Friday, August 27, 2004

Switching to the Mac at home

Even though my job is as a Windows Software Developer, I am switching over completely at home to Macs and using MS Remote Desktop Connection on the Mac to get to my work desktop or use my work provided laptop. I never develop on my home PC, and the experience on the Mac has been so good for all the things that are important to me, digital photos, music, home movies, that I am just going to completely switch. As for games, one of my big leisure time activities, since I got an Xbox, I hardly ever play PC games. Doom 3 is the first I have played in a long time, and it is going to be the last because my hardware has already fallen behind the curve for the best experience. I intend on posting me experience here, as I have already started, about the switch. I hope you enjoy.

Thursday, August 26, 2004

Framed My First Comment

When I started the blog, I didn't know what to expect with regard to number of visitors or people commenting. I was happy to receive my first comment the other day from the Blog Bloke In the tradition of businesses framing their first dollar, I have "framed" my first comment. Seeing this comment also spured me to add Site Meter stats to my blog.
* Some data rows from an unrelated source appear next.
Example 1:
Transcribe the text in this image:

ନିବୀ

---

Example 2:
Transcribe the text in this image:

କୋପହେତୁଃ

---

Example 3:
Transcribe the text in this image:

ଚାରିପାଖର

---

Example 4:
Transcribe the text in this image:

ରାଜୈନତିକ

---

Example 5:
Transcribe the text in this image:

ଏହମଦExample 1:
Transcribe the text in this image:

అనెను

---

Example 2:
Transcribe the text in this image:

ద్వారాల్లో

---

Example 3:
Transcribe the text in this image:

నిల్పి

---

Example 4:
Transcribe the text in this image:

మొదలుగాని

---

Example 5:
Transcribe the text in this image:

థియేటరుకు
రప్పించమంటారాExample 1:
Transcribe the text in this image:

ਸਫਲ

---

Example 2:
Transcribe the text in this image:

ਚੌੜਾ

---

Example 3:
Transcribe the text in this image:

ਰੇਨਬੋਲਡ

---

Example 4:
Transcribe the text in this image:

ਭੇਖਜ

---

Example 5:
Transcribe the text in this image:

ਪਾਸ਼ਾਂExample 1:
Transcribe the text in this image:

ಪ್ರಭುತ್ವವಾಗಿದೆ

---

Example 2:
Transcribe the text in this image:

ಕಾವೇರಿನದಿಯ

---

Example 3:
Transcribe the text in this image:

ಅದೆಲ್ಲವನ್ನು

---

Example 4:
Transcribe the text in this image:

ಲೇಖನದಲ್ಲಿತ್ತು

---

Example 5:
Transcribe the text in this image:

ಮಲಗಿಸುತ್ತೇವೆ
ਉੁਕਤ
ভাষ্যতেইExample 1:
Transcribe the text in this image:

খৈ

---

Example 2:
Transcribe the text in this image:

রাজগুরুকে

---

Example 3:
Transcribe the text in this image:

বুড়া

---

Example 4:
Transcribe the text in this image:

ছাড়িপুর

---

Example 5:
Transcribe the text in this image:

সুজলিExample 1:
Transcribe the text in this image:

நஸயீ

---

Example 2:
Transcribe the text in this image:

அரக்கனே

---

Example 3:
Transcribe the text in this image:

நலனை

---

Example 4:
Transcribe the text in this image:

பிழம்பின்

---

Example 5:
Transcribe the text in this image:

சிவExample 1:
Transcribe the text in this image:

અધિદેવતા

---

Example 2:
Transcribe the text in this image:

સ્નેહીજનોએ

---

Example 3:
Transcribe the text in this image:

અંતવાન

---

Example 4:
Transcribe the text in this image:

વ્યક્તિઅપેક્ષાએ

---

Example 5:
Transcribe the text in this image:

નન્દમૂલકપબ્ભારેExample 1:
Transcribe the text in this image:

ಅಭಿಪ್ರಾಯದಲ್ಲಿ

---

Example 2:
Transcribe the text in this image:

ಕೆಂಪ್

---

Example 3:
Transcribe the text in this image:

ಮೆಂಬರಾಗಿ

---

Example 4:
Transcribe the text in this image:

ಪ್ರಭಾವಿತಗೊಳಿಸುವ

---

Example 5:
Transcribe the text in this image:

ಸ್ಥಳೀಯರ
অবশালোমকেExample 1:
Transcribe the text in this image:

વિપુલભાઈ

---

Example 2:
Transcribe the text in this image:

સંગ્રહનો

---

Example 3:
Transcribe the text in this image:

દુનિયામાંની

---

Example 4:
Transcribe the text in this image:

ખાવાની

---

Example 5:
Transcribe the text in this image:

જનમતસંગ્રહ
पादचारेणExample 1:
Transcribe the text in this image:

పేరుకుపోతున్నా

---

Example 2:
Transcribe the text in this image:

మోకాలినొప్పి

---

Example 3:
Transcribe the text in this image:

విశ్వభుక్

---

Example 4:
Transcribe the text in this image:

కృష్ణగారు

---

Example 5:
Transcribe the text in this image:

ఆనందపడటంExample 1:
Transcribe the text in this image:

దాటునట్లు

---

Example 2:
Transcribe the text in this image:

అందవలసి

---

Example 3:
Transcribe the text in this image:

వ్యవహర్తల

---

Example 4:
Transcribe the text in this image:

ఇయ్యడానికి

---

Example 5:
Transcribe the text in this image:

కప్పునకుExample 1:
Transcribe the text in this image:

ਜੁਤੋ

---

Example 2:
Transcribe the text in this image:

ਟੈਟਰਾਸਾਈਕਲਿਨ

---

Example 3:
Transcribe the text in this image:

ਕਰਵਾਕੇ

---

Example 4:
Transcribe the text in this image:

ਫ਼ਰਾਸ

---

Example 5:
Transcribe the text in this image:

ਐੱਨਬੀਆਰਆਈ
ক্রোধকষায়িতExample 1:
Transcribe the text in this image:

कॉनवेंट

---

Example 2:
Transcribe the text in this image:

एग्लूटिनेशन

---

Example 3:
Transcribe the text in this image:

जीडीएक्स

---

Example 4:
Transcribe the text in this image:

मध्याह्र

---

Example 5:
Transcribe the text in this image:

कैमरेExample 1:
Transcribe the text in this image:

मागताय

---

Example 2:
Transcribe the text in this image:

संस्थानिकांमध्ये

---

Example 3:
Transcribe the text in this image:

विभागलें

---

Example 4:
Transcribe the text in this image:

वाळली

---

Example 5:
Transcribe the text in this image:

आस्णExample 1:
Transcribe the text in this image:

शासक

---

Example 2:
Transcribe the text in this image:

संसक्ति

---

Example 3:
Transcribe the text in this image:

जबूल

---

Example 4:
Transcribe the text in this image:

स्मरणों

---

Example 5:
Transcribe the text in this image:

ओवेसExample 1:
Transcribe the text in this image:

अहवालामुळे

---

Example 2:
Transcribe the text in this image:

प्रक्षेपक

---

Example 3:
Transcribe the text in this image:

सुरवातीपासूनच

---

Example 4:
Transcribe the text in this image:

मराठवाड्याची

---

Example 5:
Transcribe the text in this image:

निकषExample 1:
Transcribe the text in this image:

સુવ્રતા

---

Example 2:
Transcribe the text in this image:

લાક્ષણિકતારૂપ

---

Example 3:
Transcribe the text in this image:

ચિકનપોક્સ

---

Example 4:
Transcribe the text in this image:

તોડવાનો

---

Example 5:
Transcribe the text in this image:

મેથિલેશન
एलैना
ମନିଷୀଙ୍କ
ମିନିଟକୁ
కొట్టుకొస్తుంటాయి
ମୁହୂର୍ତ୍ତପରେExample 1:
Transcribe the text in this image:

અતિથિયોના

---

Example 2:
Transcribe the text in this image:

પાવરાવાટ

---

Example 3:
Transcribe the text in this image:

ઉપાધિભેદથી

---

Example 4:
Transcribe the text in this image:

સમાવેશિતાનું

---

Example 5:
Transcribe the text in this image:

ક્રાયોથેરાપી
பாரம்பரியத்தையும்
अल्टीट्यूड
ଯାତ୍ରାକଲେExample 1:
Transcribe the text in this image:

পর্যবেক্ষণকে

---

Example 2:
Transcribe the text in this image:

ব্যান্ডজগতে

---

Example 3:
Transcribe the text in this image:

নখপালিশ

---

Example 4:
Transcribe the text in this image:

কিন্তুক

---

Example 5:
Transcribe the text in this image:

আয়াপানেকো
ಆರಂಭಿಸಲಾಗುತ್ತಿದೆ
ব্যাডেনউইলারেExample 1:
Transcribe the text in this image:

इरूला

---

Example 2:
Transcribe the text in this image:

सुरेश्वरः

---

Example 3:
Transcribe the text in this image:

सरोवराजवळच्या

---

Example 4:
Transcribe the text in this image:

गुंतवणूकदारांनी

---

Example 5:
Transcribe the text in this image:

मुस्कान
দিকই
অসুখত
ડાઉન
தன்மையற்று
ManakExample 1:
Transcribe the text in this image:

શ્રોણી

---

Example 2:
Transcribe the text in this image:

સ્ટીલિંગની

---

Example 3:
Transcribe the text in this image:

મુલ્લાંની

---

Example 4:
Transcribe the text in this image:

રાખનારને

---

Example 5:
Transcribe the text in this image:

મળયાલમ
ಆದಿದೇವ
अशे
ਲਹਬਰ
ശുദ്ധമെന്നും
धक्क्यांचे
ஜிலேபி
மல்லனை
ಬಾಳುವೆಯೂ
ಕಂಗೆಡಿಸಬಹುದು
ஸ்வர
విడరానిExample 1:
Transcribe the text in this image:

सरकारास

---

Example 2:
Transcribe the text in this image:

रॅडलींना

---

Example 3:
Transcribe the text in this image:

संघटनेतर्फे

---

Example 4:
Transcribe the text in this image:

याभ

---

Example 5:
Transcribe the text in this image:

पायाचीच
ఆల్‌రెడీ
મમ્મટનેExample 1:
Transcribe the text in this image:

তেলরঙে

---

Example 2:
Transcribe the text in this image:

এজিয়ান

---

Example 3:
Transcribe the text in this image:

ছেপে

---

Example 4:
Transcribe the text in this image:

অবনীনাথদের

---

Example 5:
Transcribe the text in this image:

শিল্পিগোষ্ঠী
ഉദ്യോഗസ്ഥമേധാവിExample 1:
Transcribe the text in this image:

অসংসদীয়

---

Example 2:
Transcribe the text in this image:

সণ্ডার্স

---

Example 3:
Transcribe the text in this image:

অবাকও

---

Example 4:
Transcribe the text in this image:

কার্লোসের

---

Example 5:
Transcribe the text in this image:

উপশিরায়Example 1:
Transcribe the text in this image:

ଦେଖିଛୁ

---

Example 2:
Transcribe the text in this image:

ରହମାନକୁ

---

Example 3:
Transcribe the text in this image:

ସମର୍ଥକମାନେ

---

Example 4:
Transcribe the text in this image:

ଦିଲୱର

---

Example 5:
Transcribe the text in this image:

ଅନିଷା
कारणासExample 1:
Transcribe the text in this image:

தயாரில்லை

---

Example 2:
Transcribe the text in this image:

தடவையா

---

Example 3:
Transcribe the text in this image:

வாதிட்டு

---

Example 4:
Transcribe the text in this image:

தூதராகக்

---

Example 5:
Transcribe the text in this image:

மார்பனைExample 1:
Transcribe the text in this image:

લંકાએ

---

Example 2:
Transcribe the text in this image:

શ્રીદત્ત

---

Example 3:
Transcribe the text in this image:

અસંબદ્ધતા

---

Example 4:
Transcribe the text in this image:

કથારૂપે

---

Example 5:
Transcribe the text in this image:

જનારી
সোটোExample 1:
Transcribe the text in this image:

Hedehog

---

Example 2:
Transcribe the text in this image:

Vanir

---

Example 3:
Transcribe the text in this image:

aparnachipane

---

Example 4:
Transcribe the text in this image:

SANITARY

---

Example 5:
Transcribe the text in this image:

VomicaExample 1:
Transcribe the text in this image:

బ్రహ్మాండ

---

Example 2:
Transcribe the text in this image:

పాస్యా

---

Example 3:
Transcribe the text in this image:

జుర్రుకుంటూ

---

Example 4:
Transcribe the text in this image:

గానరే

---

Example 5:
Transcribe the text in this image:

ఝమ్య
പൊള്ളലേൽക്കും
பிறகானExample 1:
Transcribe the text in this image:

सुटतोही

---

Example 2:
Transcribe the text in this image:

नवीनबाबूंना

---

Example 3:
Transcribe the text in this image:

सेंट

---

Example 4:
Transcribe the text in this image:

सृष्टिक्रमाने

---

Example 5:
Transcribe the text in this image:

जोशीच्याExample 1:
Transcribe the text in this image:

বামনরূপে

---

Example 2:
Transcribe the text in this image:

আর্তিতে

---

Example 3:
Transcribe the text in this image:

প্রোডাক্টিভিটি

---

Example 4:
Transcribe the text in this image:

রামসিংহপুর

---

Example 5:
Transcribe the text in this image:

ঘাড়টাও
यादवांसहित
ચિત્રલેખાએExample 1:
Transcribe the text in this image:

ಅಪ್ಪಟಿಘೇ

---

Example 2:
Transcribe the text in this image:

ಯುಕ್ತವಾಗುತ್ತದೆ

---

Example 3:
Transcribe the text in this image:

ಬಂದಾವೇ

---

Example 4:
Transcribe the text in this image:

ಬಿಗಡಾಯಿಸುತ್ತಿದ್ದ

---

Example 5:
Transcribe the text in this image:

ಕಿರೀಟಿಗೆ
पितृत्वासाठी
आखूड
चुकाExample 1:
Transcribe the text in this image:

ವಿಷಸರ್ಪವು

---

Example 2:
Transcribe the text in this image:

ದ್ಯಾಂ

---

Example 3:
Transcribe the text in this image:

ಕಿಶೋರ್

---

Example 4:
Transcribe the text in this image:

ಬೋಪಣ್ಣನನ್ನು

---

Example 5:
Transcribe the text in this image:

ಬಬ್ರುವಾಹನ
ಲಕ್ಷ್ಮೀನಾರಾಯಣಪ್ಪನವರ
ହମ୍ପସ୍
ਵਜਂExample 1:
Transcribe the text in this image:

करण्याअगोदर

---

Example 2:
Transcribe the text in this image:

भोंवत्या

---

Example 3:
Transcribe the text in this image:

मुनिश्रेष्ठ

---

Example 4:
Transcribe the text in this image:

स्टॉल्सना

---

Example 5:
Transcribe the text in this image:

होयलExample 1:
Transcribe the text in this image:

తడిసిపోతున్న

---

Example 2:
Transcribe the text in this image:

Thanks Blog Bloke

Friday, August 20, 2004

I want to invoke the right of parley, or: how MS missed an opportunity with SP2

The title of this article was insprired by the excellent article on Daring Fireball XP SP2 is absolutely an essential upgrade, everyone should install it, even though there might be some problems with it (more on that later). The opportunity MS missed was shipping the .NET Framework standard with SP2. The redistributable installer is on the SP2 CD, but the SP2 installer does not install the framework. As a developer, I have given up all hope of seeing Windows Forms as a viable deployment platform. This was the last best opportunity to push these bits onto the client platform and they just didn't do it. I would love to know why we ended up in this mess. And I just don't buy the arguement that this is because of the legal stuff with the DOJ, Europe, and Japan. If that were true, why does SP2 update my media player to Windows Media Player 9? A sad day for .NET developers. The platform may rock, but if I can't depend on the bits being on the client, and I want to minimize my installers size, I am stuck in VB6 or Win32 for client apps...*sigh*

Sunday, August 08, 2004

.Mac iDisk Synchronization in Panther

When I got my iBook, I signed up for Apple's .Mac service for my wife because we wanted drop dead easy photo publishing of our, at the time (Dec '03) upcoming son. We love that functionality and it works beautifully from iPhoto. iPhoto uses your iDisk to store the photos and HTML pages that are visible from http://homepage.mac.com/[membername] This weekend I pushed .Mac and the Panther synchronization capabilities to the limits and I am not impressed. I added a large, 47.5 MB file, to my iDisk. With my other stuff and the default limit of 100 MB, the iDisk sync with my local copy basically ended up in an infinite loop. OS X 10.3.4 would try and synch the file, fail with an out of space error which was very pretty, and then just keep trying again. The out of space error was particularly frustrating, since I should have had 13.3 MB of free space after I uploaded the file. I pushed out over 1.26 GB of data as of my last attempt. Even more frustrating, since I have a local copy of the iDisk, I can't see if the copy on .Mac is out of storage, OS X just redirects me to my local version (using the Finder -> Go -> iDisk -> My iDisk). I hope they fix this stuff in 10.3.5 or Tiger, but this is a disappointment.